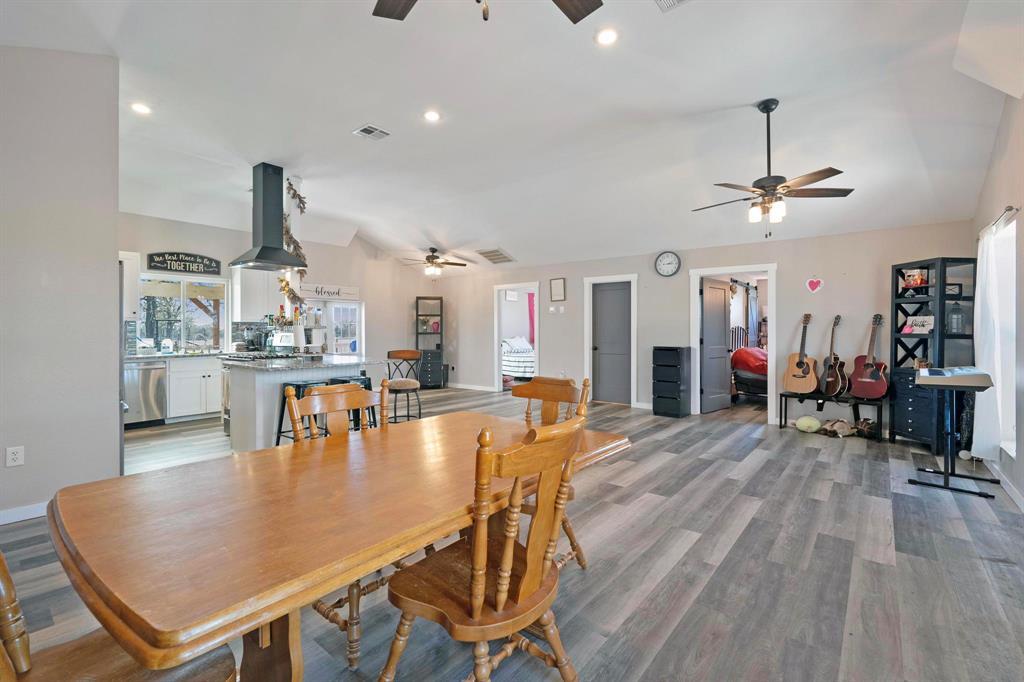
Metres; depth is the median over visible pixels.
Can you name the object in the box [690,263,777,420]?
--
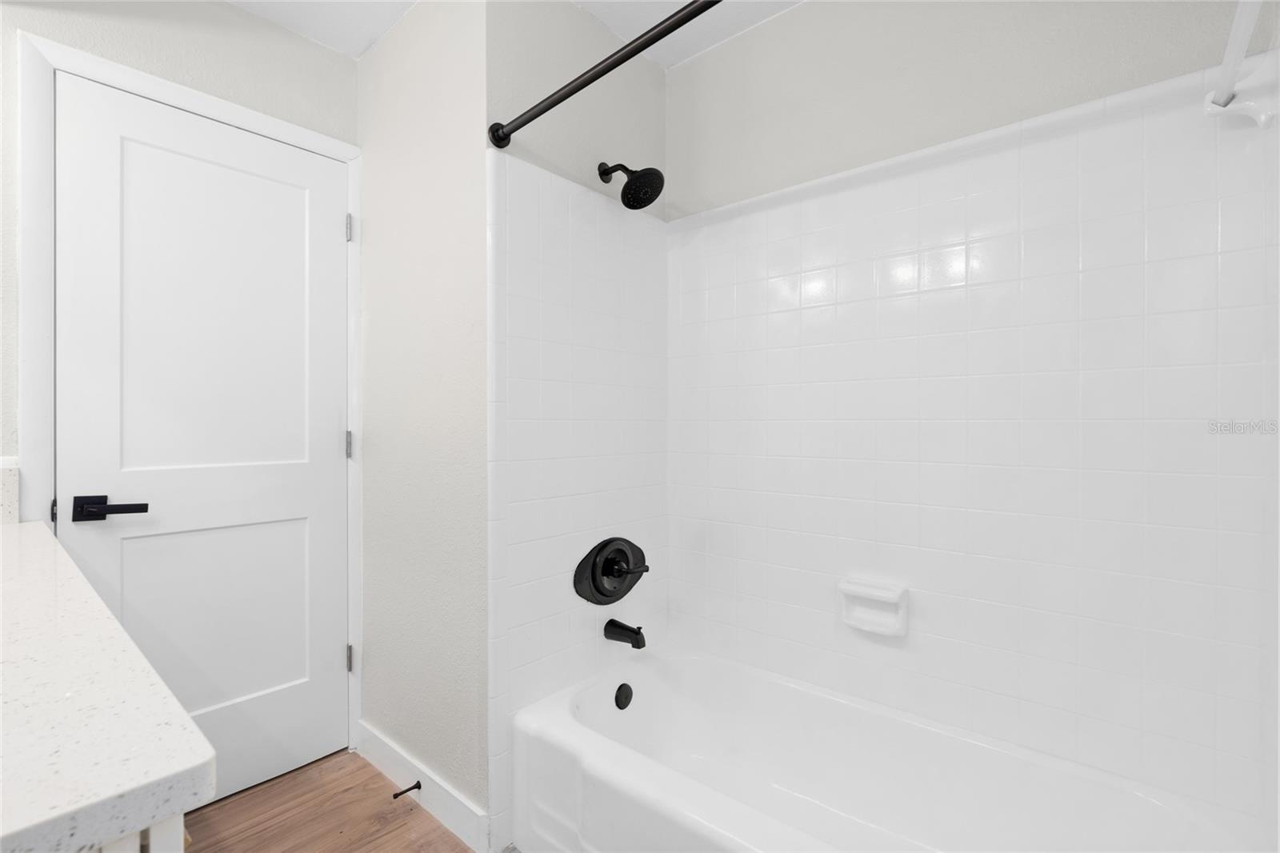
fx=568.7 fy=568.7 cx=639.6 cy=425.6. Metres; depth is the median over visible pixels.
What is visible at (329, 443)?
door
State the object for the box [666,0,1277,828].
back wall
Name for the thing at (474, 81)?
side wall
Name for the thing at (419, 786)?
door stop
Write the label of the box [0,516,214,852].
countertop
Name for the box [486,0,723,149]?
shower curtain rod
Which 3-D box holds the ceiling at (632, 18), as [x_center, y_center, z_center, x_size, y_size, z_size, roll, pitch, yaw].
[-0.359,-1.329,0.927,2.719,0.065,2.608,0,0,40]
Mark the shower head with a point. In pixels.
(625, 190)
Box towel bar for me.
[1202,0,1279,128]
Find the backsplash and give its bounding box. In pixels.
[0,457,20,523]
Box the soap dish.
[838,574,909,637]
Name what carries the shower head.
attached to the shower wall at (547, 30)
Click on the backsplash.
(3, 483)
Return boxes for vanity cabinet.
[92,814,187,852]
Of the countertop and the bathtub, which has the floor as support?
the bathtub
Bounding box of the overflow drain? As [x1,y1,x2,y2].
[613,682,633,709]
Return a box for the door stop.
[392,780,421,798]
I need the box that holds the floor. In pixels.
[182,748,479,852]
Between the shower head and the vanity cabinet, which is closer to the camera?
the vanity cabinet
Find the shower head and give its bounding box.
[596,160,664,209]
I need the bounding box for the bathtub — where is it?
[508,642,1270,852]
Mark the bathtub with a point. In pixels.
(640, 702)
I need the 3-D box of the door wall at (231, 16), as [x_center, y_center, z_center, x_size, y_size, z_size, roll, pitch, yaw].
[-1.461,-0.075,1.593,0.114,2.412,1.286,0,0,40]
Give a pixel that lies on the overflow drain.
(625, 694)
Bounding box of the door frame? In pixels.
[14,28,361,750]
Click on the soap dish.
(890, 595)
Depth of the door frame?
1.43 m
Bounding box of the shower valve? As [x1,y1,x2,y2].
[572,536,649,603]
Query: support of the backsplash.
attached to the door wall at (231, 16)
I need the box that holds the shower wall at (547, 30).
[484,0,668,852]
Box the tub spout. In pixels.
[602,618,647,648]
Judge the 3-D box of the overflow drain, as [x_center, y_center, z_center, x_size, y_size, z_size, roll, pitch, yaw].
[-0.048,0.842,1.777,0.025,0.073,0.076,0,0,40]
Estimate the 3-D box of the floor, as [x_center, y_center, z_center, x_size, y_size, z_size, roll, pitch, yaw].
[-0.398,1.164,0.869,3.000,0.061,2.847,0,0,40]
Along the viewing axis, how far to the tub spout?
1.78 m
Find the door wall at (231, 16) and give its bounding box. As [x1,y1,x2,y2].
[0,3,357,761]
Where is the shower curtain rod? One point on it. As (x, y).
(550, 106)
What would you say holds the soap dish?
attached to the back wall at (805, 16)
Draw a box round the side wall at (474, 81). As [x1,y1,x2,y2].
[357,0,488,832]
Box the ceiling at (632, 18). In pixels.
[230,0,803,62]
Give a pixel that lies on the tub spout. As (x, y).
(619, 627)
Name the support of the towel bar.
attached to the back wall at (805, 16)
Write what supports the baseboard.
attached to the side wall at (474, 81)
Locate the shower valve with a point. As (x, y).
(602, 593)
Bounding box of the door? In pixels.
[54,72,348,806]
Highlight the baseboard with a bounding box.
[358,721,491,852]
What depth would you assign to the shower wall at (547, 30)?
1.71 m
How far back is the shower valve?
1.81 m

TASK OBJECTIVE:
Pull every line with the string "median" out of the material.

EXERCISE OUTPUT:
Metres; depth is the median over visible pixels.
fx=568.7 fy=568.7 cx=639.6 cy=425.6. Metres; depth is the median over visible pixels.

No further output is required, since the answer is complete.